Atari Teenage Riot and Prodigy are in the funeral parlor on 'Complication,' a full-speed zig-zag tech assault laid smack down on a whining pseudo-goth acoustic guitar channel. It's short, it's lyricless, it will kick your ass.

'I'm Looking Forward To Joining You, Finally' is the most bizarre song title on a NIN record this far, sounding way more Morrissey than Reznor, another indication of the man's attitude change. Musically, we're in swamp-delta-funk territory, Tom Waits throwing his shadow across the soundboard. Apparently Reznor set himself musical targets in the studio, taping names and album titles to the mixing desk as inspiration for vibe and feel. This song was definitely recorded under the 'Bone Machine' banner. "I've done all I can do/could I please come with you?" whispers Reznor as the album reaches it's final movement.
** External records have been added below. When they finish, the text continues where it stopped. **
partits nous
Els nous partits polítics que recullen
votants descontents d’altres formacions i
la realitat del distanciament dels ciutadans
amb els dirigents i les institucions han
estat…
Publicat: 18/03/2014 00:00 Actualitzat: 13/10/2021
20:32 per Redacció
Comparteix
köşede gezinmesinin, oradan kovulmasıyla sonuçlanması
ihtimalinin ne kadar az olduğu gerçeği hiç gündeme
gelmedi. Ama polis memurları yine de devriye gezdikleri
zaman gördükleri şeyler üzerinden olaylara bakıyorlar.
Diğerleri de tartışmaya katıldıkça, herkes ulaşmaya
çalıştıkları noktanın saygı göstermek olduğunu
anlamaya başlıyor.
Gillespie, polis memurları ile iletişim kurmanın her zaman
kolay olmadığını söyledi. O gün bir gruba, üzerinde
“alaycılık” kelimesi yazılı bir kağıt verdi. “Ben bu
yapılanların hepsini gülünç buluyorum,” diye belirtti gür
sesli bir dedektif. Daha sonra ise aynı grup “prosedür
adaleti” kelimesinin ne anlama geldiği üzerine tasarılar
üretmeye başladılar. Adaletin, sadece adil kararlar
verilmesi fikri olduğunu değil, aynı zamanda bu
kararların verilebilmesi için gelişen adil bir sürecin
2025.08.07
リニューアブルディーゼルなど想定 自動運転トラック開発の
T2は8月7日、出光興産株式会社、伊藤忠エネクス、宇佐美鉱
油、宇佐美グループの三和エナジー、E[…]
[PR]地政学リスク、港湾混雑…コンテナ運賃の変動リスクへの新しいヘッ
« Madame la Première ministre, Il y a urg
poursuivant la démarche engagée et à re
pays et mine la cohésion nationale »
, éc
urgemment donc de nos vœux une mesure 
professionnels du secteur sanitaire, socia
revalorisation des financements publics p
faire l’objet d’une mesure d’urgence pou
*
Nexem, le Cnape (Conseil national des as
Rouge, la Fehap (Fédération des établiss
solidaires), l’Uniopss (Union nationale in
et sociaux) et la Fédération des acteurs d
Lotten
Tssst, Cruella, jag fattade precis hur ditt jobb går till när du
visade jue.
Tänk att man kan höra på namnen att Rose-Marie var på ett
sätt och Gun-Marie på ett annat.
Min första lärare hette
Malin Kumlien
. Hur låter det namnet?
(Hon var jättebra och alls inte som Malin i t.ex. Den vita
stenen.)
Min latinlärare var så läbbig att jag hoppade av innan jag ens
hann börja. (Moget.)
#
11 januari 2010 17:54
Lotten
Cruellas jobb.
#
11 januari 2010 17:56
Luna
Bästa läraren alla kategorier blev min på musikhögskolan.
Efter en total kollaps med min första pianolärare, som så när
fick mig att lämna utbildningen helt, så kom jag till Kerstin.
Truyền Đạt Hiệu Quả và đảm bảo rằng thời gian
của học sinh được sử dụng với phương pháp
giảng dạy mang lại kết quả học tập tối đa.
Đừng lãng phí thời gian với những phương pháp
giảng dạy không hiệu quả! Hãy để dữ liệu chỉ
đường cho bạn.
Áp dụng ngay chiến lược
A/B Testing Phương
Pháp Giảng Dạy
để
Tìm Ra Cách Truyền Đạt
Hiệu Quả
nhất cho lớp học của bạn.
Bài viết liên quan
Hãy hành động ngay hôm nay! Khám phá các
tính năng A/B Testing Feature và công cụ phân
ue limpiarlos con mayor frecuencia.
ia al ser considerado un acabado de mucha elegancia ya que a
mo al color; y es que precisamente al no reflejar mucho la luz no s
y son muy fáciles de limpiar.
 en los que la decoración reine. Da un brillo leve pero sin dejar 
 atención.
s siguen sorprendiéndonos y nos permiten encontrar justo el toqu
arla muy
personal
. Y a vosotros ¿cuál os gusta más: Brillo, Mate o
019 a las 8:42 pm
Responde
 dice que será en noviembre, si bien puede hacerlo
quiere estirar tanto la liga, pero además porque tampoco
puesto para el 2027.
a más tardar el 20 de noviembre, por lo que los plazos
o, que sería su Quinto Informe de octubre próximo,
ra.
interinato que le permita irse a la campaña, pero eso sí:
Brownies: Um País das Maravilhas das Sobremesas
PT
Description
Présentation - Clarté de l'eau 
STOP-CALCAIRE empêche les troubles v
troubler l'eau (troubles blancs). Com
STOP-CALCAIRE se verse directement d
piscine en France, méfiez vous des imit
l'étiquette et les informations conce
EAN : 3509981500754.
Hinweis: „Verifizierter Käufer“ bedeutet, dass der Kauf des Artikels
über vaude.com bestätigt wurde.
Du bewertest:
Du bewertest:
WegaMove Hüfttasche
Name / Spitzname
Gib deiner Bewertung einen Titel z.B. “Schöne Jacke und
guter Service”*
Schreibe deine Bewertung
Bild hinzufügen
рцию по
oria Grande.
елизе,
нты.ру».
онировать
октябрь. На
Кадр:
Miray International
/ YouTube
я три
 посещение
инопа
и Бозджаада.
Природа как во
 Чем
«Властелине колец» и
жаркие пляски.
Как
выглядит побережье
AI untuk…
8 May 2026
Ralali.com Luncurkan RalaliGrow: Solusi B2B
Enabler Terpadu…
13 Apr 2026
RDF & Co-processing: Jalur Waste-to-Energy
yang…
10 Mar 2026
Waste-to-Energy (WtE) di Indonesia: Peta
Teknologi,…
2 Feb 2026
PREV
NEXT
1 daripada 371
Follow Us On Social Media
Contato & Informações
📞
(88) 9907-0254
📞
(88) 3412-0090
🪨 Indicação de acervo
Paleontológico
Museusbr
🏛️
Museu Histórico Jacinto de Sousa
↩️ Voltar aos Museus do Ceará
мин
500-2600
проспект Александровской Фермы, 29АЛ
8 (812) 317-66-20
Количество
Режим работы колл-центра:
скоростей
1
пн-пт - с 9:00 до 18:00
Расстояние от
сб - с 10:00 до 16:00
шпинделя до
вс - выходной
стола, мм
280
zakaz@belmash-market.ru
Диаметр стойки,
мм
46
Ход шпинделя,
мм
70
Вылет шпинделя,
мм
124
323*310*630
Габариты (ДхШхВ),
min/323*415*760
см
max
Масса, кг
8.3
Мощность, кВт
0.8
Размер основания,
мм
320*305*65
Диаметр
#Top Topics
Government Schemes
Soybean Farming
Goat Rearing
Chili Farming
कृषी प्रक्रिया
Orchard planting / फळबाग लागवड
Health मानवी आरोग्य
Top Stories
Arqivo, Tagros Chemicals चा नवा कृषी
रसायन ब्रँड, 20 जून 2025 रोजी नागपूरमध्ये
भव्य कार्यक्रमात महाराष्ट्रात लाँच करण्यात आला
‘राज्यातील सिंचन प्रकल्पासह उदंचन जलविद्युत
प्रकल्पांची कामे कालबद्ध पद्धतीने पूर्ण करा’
'The Big Come Down' harks back to original pre-'Pretty Hate Machine' NIN, all new-wave keyboard and hyperactive adrenalized Madonna-esque structure, albeit with shouting vocals and not sultry whispers. 'Underneath It All' as the self-referential title suggests is trademark Nails. Massive breakbeats meet slow and low vocals meet rising clanging guitars. Faster, louder, harder, more. "All I do," sings Reznor, "I can still feel you."

It all gets buried beneath the waves when 'Ripe (With Decay)' ends The Fragile via slow, long, sullen and schizophrenic instrumental drowning. The silence that follows is deafening, yet strangely peaceful. You need this record, and if you ignore it, you lose, big time.